Sometimes the only solution is a blood transfusion using blood from donors of similar blood types. 

They were aware of earlier studies using chlorophyll to restore normalcy among animals with anemia. So after 50 of the 400 eligible subjects were excluded from their clinical study because the hospitals had insisted on transfusions for them, the researchers proceeded to feed fresh wheat-grass juice to them daily. 

They closely observed changes in the hemoglobin level, serum protein, and performance status, as well as quality of life improvements with the following results:

The results in 348 patients, after exclusion of 50 patients requiring transfusion support, were significant improvements in hemoglobin, total protein, and albumin levels, and a performance status enhanced from 50% to 70% on the Karnovsky Scale [where 100 is “perfect” health and 0 is death.]

The authors concluded that wheat-grass juice is an excellent alternative to blood transfusion [to reverse anemia]. (Study source)

Some Major Sources of Chlorophyll

Of course the darker green a veggie is the more chlorophyll it contains.
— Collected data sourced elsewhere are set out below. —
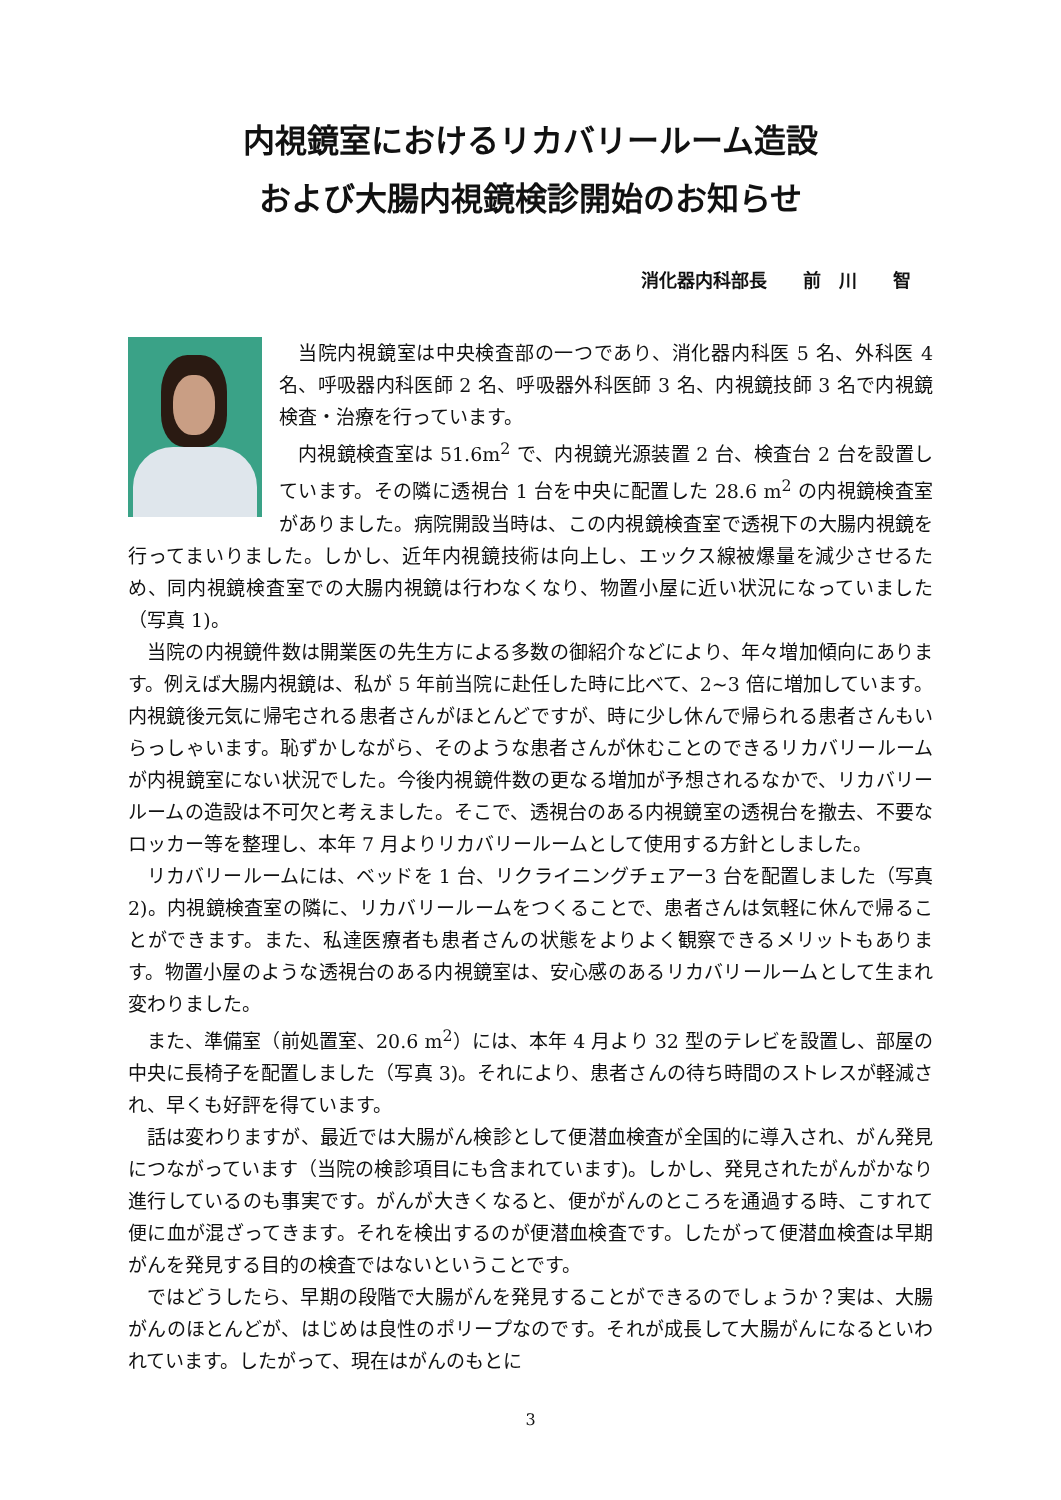内視鏡室におけるリカバリールーム造設
および大腸内視鏡検診開始のお知らせ
消化器内科部長　　前　川　　智
当院内視鏡室は中央検査部の一つであり、消化器内科医 5 名、外科医 4 名、呼吸器内科医師 2 名、呼吸器外科医師 3 名、内視鏡技師 3 名で内視鏡検査・治療を行っています。
内視鏡検査室は 51.6m<sup>2</sup> で、内視鏡光源装置 2 台、検査台 2 台を設置しています。その隣に透視台 1 台を中央に配置した 28.6 m<sup>2</sup> の内視鏡検査室がありました。病院開設当時は、この内視鏡検査室で透視下の大腸内視鏡を行ってまいりました。しかし、近年内視鏡技術は向上し、エックス線被爆量を減少させるため、同内視鏡検査室での大腸内視鏡は行わなくなり、物置小屋に近い状況になっていました（写真 1)。
当院の内視鏡件数は開業医の先生方による多数の御紹介などにより、年々増加傾向にあります。例えば大腸内視鏡は、私が 5 年前当院に赴任した時に比べて、2~3 倍に増加しています。内視鏡後元気に帰宅される患者さんがほとんどですが、時に少し休んで帰られる患者さんもいらっしゃいます。恥ずかしながら、そのような患者さんが休むことのできるリカバリールームが内視鏡室にない状況でした。今後内視鏡件数の更なる増加が予想されるなかで、リカバリールームの造設は不可欠と考えました。そこで、透視台のある内視鏡室の透視台を撤去、不要なロッカー等を整理し、本年 7 月よりリカバリールームとして使用する方針としました。
リカバリールームには、ベッドを 1 台、リクライニングチェアー3 台を配置しました（写真 2)。内視鏡検査室の隣に、リカバリールームをつくることで、患者さんは気軽に休んで帰ることができます。また、私達医療者も患者さんの状態をよりよく観察できるメリットもあります。物置小屋のような透視台のある内視鏡室は、安心感のあるリカバリールームとして生まれ変わりました。
また、準備室（前処置室、20.6 m<sup>2</sup>）には、本年 4 月より 32 型のテレビを設置し、部屋の中央に長椅子を配置しました（写真 3)。それにより、患者さんの待ち時間のストレスが軽減され、早くも好評を得ています。
話は変わりますが、最近では大腸がん検診として便潜血検査が全国的に導入され、がん発見につながっています（当院の検診項目にも含まれています)。しかし、発見されたがんがかなり進行しているのも事実です。がんが大きくなると、便ががんのところを通過する時、こすれて便に血が混ざってきます。それを検出するのが便潜血検査です。したがって便潜血検査は早期がんを発見する目的の検査ではないということです。
ではどうしたら、早期の段階で大腸がんを発見することができるのでしょうか？実は、大腸がんのほとんどが、はじめは良性のポリープなのです。それが成長して大腸がんになるといわれています。したがって、現在はがんのもとに
3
It’s optimum to consume organic green leafy vegetables.

But in addition to this article’s information on chlorophyll, there’s another nutritional factor that should be referenced – magnesium content. That’s the central atom in chlorophyll’s cell structure. 

Magnesium is an underrated mineral. It has been diminished in plant crops by Big Ag’s farming practices that deplete the soil’s mineral content, inhibiting green plant crop uptake of magnesium. Yet, it is the master mineral that is involved with over 300 metabolic processes within our bodies.

Soils with depleted minerals won’t help with magnesium as much as is needed for optimum health. Supplementing is a healthy option. Fresh juice from locally grown wheat-grass, as used in the India chemo study above, is an excellent source of chlorophyll. 

There are also liquid chlorophyll solutions sold in health food stores or online, usually in small bottles with eye-droppers. These are commonly used by mostly older folks with low oxygen uptake, especially at higher altitudes to ensure cellular oxygen respiration. 

Chlorella may be even better than all other chlorophyll sources. It’s not only known for its chlorophyll density, it is high in protein and other nutrients. And it’s a one-celled algae superfood that also binds to toxins and detoxifies.